Woody’nin sevdiğimiz şarkıları bu odyokitap / üç CD’lik sette yeniden karşımıza çıkacak. Ama sadee onlar da değil. Onu en iyi tanıyanların anlattığı hikâyeler de var: Pete Seeger, Ramblin’ Jack Elliott, ilk eşi Mary ile ikincisi Marjorie, kardeşi Jimmy, Bob Dylan, çocukları Arlo ve Nora. Hatta Woody Guthrie Publications’ın yöneticisi Nora, “My Name Is New York: Ramblin’ Around Woody Guthrie’s Town” hakkında yazı yazacak olanları adım adım Woody’nin New York’unda gezdirmiş bile.

Nerelerde mi gezdirmiş? Herkesin görmek istediği yerler var. Örneğin, Almanac House (ya da The Loft) 70 E. 12th St. Woody 1941’de Seeger ile sendika yanlısı ve savaş karşıtı şarkılar söyleyen Almanac Singers’da bir araya gelmişti. New York’taki ilk üsleri burası olmuştu.

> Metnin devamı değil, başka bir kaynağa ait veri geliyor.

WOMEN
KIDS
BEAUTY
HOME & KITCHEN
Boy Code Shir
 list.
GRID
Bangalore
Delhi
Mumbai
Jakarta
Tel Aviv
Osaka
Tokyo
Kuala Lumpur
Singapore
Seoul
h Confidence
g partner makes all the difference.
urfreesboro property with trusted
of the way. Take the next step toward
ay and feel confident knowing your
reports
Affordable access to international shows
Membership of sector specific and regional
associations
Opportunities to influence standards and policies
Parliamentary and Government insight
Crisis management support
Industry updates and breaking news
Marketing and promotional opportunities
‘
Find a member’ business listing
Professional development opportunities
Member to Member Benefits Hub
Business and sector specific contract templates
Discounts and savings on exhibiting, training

Bağımsız ruhlu Woody, bu komün halinde oturup kalkmalardan pek hoşlanmıyordu ama, bir süre dayanmış.

Guthrie popüler bir radyo programıyla New York’ta adını duyurunca karısı Mary ile üç çocuğunu Texas’tan yanına getirtti. 5 W. 101st St.te, Central Park West ile Manhattan Caddesi arasındaki evleri, müzisyenlerin akın akın geldiği bir yerdi. Ama Woody, radyo programının onu boğduğunu hissetti. İyi para alsa da, bırakmaya karar verdi. Bu durumda Mary çocuklarla geri döndü, sonra da boşandılar.

6’ncı Cadde’deki Hanover House Hotel 101 W. 43rd St. ise, onun epik bir yolculuğun ardından, ülkeyi boydan boya aştıktan sonra 1940’ta geldiği yer. Gerçi sadece birkaç hafta kalmış ama bu birkaç hafta da, ABD’nin gayri ++resmi ulusal marşı sayılan  “This Land Is Your Land” yazmasına yetmiş. Nora bu şarkının babasının dolaştığı güzel ülkeyi anlattığını söylüyor. Bugün Hanover House Hotel’in yerinde Uluslurarası Fotoğrafçılık Merkezi var.

Şehre ilk gelişi ise 1940’ta. Kar fırtınasından, buzdan köprüler kapanmış. California’dan otostop yaparak gelen Woody Manhattan’a böyle bir günde indi. Birkaç gün arkadaşı aktör Will Geer’in evindeki bir kanepede yattı. Aktör olarak 1940’ta onun aracılığıyla “The Fight for Life”ta da oynadı. Will’in 59’uncu Sokak ile Beşinci Cadde’nın birleştiği yerdeki evinin  yerinde şimdi bir Apple Mağazası var. Woody Gthrie’nin New York’ta öyle çok izi kalmış ki, saymakla bitmez.

Eşitliğe, özgürlüğe inanan, gitarına “Bu makine faşistleri öldürür” yazan Woody  ailesi ona Başkan Woodrow Wilson’ın adını verdiği halde ona zerre kadar benzemeyen Woody. Guthrie 1967’de Huntington hastalığından ölünce, aile onun küllerini Coney Island’dan savurdu. O öldükten sonra aralarında Bob Dylan’ın da bulunduğu yeni bir kuşak Woody Guthrie şarkılarını öğrendi, çaldı, bir kısmını Yurttaşlık Hakları hareketine uyarladı. Mirası ise hepimize kaldı.